Like buyers, sellers can sometimes change their minds about a purchase agreement. Maybe they had seller’s remorse, could not find another home, or had other personal reasons for not wanting to sell.
It is decidedly more difficult for a seller to cancel an agreement than a buyer. Generally, the best path forward is to force the buyer into cancelling the agreement. For instance, if a contingency is not met (perhaps the inspection showed some repair work that needs to be done), the seller could refuse to do the work or to lower the price of the house. Some contracts also allow a short period for an attorney to review the contract, usually three to five days from the signing of the contract. A seller can usually cancel based on an attorney’s review of the contract.
If it is past the attorney review period or the buyer does not want to opt out of the purchase, the seller is somewhat stuck. If the seller attempts to cancel the deal, a court may order specific performance for breach of contract. Specific performance means the terms of the contract need to be carried out as if there were no breach — in other words, the real estate transaction needs to go through. A buyer could also sue for damages caused by the breach, which can be substantial — these could include legal fees, inspection fees, temporary housing costs, storage costs, and more.
The breach of contract runs not only with the buyer but can run to the listing agent as well. If a seller cancels a contract with the agent before closing, the agent can sue for marketing costs, such as the costs of photography, staging, advertising, and open houses.
3. Can a purchase agreement be amended?
Changes to the purchase agreement are not uncommon. The closing date may change, the type of loan the buyer receives may change, the purchase price may need to be amended due to the appraisal, and so forth.

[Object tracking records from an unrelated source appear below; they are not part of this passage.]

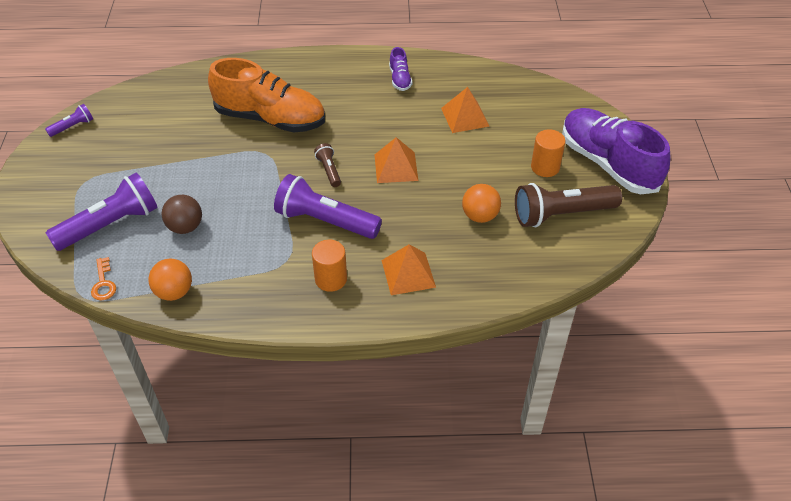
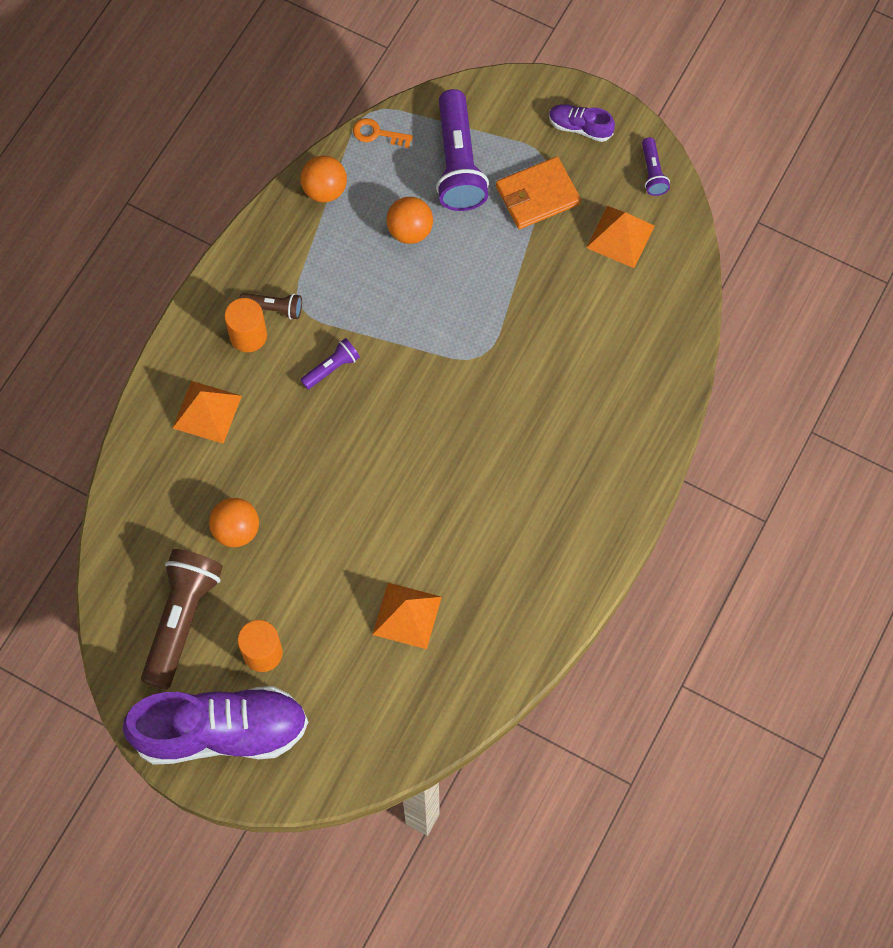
camera: 120 degrees right, 20 degrees up
brown ball [161,195,202,234] -> orange ball [386,197,433,244]
orange shoe [208,58,325,132] -> none
purple flashlight [274,174,382,239] -> purple flashlight [301,338,360,389], size x0.48
brown flashlight [314,143,341,187] -> brown flashlight moved to [239,293,302,319]
orange pyramid [374,137,418,183] -> orange pyramid moved to [586,206,655,268]
purple shoe [389,47,412,91] -> purple shoe moved to [549,104,615,142]
none -> orange wallet [496,156,581,229]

When circumstances change and terms need to be modified, the parties can usually amend the purchase agreement as long as both parties agree, they memorialize the changes in writing, and they sign the contract in front of a notary.
Conclusion
Real estate purchase agreements are complex because both the buyer and seller have a lot at stake. Developing a solid purchase agreement, complete with tried-and-true clauses that have stood the test of time (and endured in courts), can save significant aggravation and court fees down the line.